Stored data entries
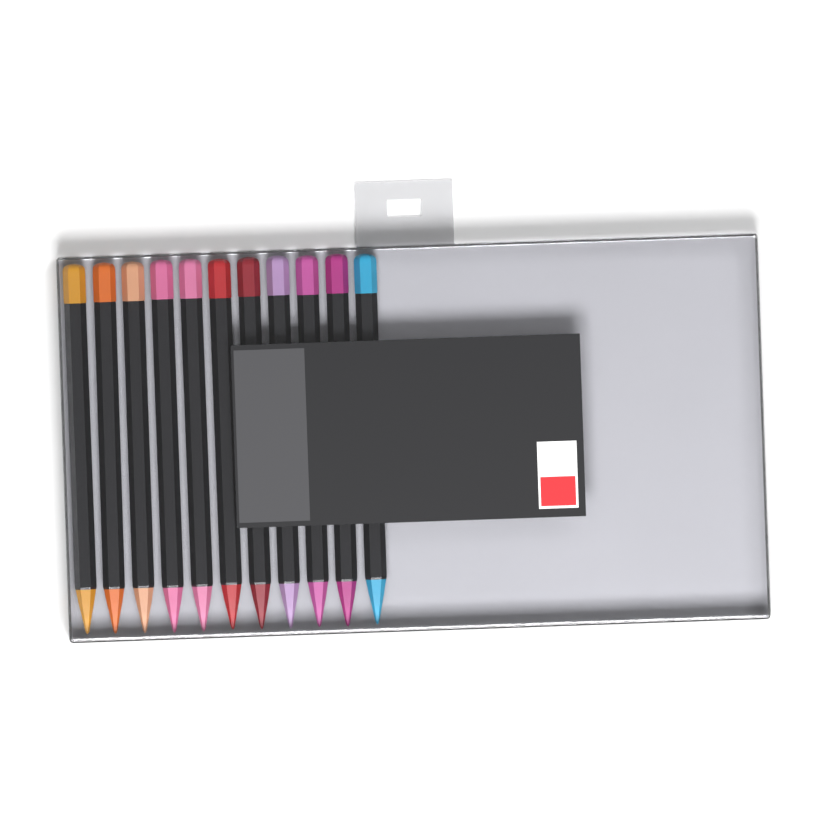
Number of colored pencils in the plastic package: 11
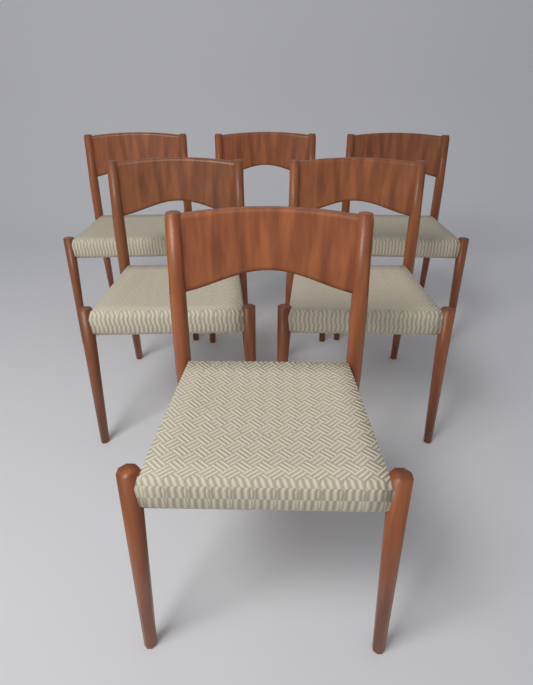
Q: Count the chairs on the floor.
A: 6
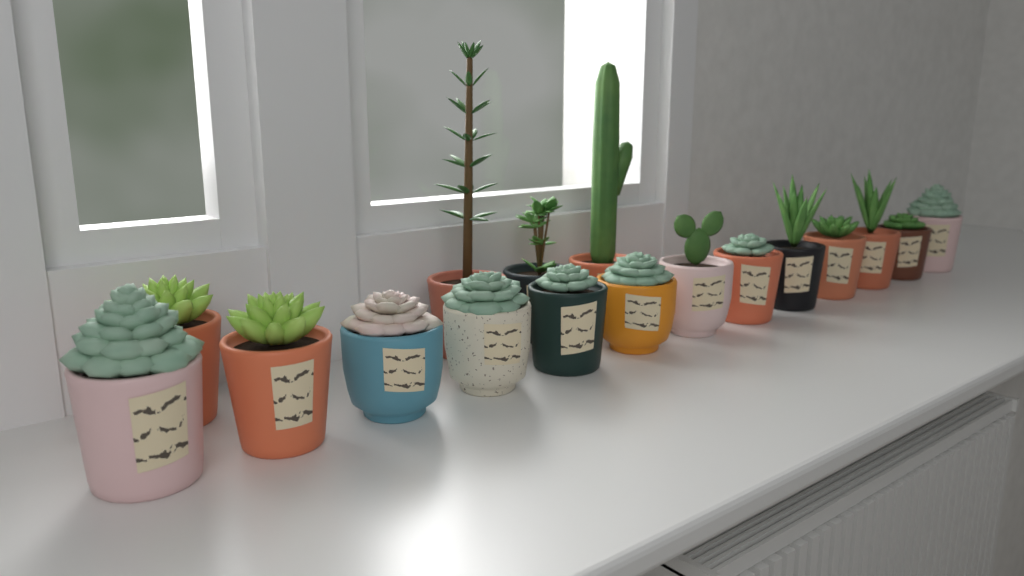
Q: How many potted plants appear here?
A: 17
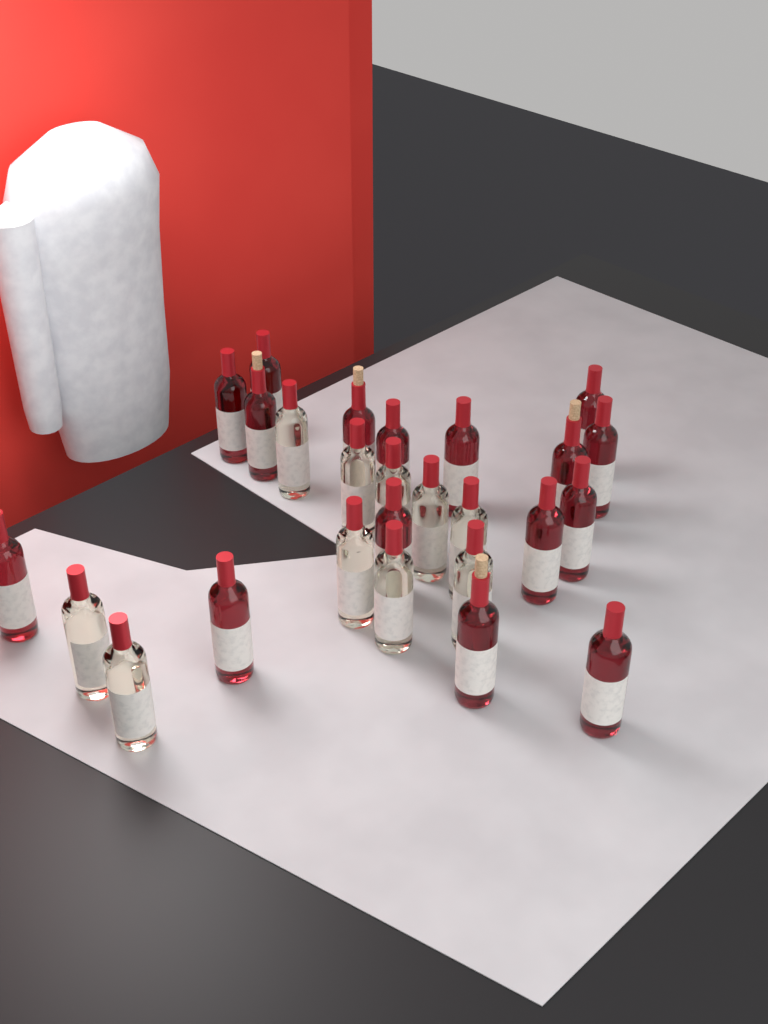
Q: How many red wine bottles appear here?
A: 16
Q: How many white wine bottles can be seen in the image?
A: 10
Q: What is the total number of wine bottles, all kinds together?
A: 26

SHORT TASK -> Write out each of the rows above verbatim, leaving out the pictures.

RESPONSE BELOW ->
Number of colored pencils in the plastic package: 11
Q: Count the chairs on the floor.
A: 6
Q: How many potted plants appear here?
A: 17
Q: How many red wine bottles appear here?
A: 16
Q: How many white wine bottles can be seen in the image?
A: 10
Q: What is the total number of wine bottles, all kinds together?
A: 26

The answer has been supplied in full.